Another landmark, the Turtle Shack Café, is known for fresh, local food and homemade specialties. Delicious seafood options include the Irish stout-battered mahi, seared scallops and surf and turf. The dog-friendly outdoor patio is known for cool cross breezes that make it a comfortable place to enjoy the ocean view, its full selection of domestic, imported and craft beers, wine list and live music most weekend evenings.

For the hottest happy hours and nightlife, you and your doggie BFF should head to the oceanview deck at Johnny D’s Beach Bar & Grill, where happy hour specials last from 11am-7pm and menu specials include taco Tuesdays, pizza Wednesdays and bar bites like chicken wings, and chips and queso, as well as sandwiches and salads. They often feature live music or karaoke, and guests can enjoy darts and cornhole.

One more dog-friendly dining option is Java Joint Beachside Grill. Yes, they have all your favorite coffee drinks including cappuccinos and specialty lattes—but this joint offers much more than java. After your sunrise beach run, stop in for a full cooked breakfast with hearty fare like breakfast burritos, specialty scrambles or the crab cake eggs benedict. If you and your fur baby would rather sleep in, enjoy mimosas with a full brunch and lunch menu served until 2pm on weekdays and 3pm on weekends. Diners even report spotting dolphins in the surf from the second-story, dog-friendly deck.

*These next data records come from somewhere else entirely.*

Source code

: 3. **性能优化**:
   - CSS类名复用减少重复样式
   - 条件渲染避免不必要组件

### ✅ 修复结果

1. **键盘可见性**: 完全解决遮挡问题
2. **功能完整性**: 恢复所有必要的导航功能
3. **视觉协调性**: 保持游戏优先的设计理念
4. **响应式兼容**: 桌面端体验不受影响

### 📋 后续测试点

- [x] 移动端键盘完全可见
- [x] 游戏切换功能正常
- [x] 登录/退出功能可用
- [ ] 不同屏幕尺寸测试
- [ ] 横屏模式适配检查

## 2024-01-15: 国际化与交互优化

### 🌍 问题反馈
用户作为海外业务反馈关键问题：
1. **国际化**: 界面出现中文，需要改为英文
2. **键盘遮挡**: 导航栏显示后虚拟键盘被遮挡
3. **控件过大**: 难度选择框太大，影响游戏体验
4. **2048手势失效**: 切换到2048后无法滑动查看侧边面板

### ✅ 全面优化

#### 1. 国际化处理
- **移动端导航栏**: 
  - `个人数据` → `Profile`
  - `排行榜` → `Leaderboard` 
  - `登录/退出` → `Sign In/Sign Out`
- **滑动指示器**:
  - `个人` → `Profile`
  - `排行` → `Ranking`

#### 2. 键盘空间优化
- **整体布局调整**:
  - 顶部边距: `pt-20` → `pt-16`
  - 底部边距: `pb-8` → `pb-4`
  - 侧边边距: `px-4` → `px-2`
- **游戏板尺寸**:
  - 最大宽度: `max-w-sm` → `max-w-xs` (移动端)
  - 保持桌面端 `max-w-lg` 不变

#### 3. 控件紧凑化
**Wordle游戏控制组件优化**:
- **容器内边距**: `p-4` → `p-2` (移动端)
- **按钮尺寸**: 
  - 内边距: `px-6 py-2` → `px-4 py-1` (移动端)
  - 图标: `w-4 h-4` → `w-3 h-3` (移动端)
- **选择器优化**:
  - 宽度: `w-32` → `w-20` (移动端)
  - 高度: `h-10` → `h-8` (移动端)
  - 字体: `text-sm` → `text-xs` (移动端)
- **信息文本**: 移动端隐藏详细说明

Shop A Canine-Chic Boutique

Whether you forgot to pack a dog essential like a collapsible water dish or you’re looking for some swanky souvenirs for Fido, stop by Flagler Surf Art and Stuff, just a block and a half from the pier. Owner Carla Cline, a native Floridian and surfer chick, curates the cutest “beach dog” bandanas, tie dye dog shirts and accessories.

“Clearly we’re a niche market for dogs, since we’re a dog beach and we have dog-friendly restaurants,” Cline explains. In addition to her own art and crafts created by 10 other local artisans, she sells custom T-shirts for humans and dogs, including the shirt that started it all:  her catchy “Don’t make me cross the bridge” slogan—an homage to visitors’ reluctance to cross back over the intercoastal waterway to head inland when their vacation ends.

After 35 years in Flagler County, Cline is obviously proud of what she calls their “special little place that we need to protect and preserve,” explaining that except for one convenience store, all the businesses in Flagler Beach are locally owned, and that while the town depends on tourism, they’ve taken great care to attract the kind of visitors that keep the beaches clean, respect wildlife and support local businesses. She says she’s noticed more customers over the last few years who insist on purchasing locally produced goods, and she believes they are helping the town maintain its cozy, small-town feeling.

“The lifestyle is slow paced but you’re not far from being able to be busy,” she shares. “The people and this place, it’s gorgeous. You know everybody. It’s still special.”